I’ve been doing more searching than usual in Google Scholar in the course of editing a manuscript for the September/October 2013 issue of Online Searcher. I know that both librarians and students have mixed emotions about GS, and there have been many articles, blog posts, conference presentations, and tweets about it. I was delighted, last November, to hear about developments from its creator, Anurag Acharya, Google Distinguished Engineer, at the Charleston Conference.
Here’s just a few of the things that delighted/depressed me in my recent search experience. I searched for Marydee Ojala. OK, that’s me. And Google figured out that the M Ojala in the author field was that same Marydee. Not Markus, who’s doing a PhD at Helsinki University. Not Matti, who’s in the Department of Agricultural Sciences at the same institution. Not Mace, the librarian who organizes the unconference Cycling for Libraries. I have a mental image of a Google algorithm that, in extremely unscientific terms, sees Marydee Ojala, notes that I write about online searching, and eliminates social science research, agricultural research, and cycling to present me with completely relevant results. Well done, Google Scholar!
Then I got to the sort options. That’s when depression set in. On my name, I had 696 hits. Un-ticking the box for Citations, the hit count was further reduced, to 308. When I sort by date, that goes down to 1. OK, it’s a book review I wrote in 2013 and the sort does say that it only does articles posted (not published, mind you) in the last year. So I hit the back arrow and suddenly my results, now sorted by relevance, went down to 545. Again un-ticking the Citation box, the hit count is now 196.
Several other author searches performed similarly, so it’s not just me.
Going back to that date sorting: It’s important to remember that it’s not by publication date.

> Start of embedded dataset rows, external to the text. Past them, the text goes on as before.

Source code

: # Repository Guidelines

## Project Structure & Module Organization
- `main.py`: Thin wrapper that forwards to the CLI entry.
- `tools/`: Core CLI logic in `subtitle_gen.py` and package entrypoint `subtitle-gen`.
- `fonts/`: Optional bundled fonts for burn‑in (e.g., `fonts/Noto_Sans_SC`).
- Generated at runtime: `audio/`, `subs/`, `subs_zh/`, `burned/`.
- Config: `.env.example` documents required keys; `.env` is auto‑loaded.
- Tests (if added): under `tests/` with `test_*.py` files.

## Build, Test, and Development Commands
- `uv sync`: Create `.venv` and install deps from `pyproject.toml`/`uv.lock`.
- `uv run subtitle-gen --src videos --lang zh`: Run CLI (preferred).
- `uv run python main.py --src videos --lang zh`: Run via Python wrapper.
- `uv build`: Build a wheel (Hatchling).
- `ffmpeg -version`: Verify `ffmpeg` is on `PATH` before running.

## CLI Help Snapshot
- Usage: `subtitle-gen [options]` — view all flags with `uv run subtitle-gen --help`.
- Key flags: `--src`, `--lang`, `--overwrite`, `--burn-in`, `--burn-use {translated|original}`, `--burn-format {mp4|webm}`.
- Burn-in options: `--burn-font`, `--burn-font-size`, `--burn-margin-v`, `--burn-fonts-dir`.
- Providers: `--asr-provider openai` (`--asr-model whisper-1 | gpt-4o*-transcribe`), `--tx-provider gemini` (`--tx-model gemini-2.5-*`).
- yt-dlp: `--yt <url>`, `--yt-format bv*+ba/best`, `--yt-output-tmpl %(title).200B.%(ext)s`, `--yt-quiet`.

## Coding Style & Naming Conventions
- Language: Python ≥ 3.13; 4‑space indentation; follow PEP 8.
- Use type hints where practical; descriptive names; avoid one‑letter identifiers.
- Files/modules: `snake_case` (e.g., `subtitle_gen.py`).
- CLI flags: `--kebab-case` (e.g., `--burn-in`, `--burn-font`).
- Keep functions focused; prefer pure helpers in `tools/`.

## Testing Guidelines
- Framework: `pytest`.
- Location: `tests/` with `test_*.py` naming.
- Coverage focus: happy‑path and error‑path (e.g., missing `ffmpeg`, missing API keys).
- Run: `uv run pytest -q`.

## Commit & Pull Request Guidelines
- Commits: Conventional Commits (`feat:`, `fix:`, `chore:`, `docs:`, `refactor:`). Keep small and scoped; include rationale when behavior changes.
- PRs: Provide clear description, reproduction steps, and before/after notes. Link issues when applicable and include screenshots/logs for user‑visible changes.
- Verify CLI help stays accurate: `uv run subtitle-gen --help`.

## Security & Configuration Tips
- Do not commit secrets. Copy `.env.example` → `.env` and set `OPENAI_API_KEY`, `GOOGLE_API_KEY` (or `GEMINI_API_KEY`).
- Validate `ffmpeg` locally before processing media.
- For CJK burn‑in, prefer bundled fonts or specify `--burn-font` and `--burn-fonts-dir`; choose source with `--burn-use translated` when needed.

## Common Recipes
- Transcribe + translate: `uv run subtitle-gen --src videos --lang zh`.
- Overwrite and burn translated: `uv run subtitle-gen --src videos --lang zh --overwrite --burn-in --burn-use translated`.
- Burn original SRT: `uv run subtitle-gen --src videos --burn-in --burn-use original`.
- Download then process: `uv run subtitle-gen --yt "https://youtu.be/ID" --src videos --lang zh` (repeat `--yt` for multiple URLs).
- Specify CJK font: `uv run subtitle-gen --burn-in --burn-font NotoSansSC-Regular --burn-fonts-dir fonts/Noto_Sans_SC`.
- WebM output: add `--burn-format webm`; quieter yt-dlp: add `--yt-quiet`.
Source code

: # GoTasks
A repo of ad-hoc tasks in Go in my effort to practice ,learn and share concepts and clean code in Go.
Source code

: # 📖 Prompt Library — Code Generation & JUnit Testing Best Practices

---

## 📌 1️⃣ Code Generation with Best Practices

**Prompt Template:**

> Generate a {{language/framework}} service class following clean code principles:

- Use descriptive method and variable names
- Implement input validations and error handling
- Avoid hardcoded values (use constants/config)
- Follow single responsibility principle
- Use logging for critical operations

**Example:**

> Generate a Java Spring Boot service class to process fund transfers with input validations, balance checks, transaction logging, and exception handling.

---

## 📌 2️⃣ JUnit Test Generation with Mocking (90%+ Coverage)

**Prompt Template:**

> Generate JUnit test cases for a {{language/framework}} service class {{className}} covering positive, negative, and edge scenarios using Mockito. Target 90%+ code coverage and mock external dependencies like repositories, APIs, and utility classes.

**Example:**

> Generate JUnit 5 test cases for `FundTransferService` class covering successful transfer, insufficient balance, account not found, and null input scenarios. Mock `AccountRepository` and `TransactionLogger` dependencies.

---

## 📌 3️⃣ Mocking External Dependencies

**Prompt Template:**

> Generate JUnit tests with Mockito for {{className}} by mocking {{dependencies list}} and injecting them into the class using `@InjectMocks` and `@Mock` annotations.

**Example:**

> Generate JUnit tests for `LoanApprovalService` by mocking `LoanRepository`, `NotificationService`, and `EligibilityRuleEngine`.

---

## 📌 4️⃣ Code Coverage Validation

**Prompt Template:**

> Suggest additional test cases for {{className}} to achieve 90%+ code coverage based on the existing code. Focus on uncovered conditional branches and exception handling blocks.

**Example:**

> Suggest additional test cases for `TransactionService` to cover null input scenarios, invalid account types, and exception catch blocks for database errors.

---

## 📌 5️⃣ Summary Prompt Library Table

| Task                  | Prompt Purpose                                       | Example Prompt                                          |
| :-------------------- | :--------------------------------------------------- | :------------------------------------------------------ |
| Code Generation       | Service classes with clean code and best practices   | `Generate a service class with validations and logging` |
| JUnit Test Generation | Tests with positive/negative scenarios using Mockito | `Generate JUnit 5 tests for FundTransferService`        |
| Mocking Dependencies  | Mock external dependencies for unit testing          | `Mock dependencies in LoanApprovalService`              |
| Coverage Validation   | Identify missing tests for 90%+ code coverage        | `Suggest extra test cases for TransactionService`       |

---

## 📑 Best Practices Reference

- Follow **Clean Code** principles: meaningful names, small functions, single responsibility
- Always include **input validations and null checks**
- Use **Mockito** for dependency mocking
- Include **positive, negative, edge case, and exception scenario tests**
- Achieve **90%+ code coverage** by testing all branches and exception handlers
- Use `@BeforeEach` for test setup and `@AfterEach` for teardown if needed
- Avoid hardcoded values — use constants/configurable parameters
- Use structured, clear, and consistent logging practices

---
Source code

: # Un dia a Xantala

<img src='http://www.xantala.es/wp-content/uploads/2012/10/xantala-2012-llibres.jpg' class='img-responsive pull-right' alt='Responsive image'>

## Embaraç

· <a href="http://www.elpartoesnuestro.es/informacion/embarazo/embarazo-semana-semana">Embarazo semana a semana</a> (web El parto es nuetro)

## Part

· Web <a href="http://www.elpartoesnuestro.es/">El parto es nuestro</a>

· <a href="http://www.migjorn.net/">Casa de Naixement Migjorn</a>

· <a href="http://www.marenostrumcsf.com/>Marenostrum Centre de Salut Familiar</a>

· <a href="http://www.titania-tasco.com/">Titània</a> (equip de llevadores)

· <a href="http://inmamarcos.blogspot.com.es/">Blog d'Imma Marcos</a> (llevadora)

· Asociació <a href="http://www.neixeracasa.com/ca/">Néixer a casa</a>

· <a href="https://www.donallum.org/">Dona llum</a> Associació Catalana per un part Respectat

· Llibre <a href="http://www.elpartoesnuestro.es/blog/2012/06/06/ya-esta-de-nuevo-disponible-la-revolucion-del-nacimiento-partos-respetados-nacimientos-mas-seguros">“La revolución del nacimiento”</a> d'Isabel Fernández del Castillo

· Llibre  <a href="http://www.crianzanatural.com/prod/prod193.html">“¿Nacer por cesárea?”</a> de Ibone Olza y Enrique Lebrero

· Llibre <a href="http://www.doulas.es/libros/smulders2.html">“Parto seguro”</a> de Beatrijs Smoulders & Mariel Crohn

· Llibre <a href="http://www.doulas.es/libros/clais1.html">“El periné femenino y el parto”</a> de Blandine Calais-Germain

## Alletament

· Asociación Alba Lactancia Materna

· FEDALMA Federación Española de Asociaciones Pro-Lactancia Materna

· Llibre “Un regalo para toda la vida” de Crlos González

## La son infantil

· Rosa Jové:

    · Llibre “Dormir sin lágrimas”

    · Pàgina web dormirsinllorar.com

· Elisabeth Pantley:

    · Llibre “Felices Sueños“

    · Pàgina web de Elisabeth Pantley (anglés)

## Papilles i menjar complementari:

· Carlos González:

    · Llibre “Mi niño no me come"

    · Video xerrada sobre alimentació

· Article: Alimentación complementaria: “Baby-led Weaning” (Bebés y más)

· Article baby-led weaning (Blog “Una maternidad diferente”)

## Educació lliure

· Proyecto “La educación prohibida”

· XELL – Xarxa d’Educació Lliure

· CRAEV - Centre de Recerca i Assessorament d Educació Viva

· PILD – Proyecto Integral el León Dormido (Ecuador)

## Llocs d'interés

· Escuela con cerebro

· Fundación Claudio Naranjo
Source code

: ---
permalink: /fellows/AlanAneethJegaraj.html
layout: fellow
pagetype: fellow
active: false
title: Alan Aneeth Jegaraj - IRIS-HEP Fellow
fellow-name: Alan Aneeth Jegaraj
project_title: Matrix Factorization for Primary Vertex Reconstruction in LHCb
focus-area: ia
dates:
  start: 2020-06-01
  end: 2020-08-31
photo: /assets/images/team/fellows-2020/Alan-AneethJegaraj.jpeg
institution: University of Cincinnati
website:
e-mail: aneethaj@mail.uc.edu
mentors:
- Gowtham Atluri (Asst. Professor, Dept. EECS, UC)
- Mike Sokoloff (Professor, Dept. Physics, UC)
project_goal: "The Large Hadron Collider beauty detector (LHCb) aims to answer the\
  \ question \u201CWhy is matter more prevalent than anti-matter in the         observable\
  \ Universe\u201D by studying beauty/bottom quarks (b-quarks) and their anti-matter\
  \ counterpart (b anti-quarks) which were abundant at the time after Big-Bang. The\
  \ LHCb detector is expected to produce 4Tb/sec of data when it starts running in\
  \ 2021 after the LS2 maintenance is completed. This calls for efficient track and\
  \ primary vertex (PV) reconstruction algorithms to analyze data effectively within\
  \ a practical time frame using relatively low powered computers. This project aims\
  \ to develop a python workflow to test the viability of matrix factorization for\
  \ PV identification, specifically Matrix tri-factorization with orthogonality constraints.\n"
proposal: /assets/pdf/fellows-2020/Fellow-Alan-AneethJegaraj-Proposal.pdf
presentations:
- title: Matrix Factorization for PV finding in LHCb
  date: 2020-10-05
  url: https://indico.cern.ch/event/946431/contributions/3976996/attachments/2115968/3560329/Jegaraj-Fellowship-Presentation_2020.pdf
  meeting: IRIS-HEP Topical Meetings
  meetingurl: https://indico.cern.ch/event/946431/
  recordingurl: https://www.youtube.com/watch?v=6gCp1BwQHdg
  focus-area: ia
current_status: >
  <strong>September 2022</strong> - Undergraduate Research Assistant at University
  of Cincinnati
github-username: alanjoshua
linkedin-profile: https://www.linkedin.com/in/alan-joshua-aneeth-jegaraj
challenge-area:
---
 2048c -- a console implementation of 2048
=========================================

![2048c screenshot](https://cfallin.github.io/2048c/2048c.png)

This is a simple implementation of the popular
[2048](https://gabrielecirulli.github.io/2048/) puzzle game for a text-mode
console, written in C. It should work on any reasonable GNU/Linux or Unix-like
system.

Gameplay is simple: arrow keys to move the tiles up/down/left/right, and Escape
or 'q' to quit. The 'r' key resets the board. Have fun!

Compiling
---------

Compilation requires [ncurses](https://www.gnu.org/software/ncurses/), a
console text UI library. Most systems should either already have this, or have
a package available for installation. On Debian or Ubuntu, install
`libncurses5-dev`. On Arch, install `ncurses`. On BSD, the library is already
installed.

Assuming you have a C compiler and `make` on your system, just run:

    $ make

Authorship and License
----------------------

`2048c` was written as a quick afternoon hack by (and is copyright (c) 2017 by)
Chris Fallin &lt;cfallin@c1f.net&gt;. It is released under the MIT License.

One search, on “digital libraries”, retrieved 3,540 hits when limited to Since 2013. The sort by date winnowed it down to 606. Shouldn’t the number of articles in the last year be the same as since 2013? Looking at the first 10 hits in the sorted results list, they are, indeed, sorted by date posted. But the publication dates vary. Again, this is very unscientific, as I looked only at the first 10, but although most were published during the May-June 2013 time frame, they were not sorted by the publication date and one was published in 2006.
I can think of a number of reasons why Google Scholar has trouble with its sorting. Publisher embargoes and the methodology of web scraping to populate Scholar undoubtedly play a role. Still, it’s an interesting exercise to unravel how and why Google Scholar does what it does.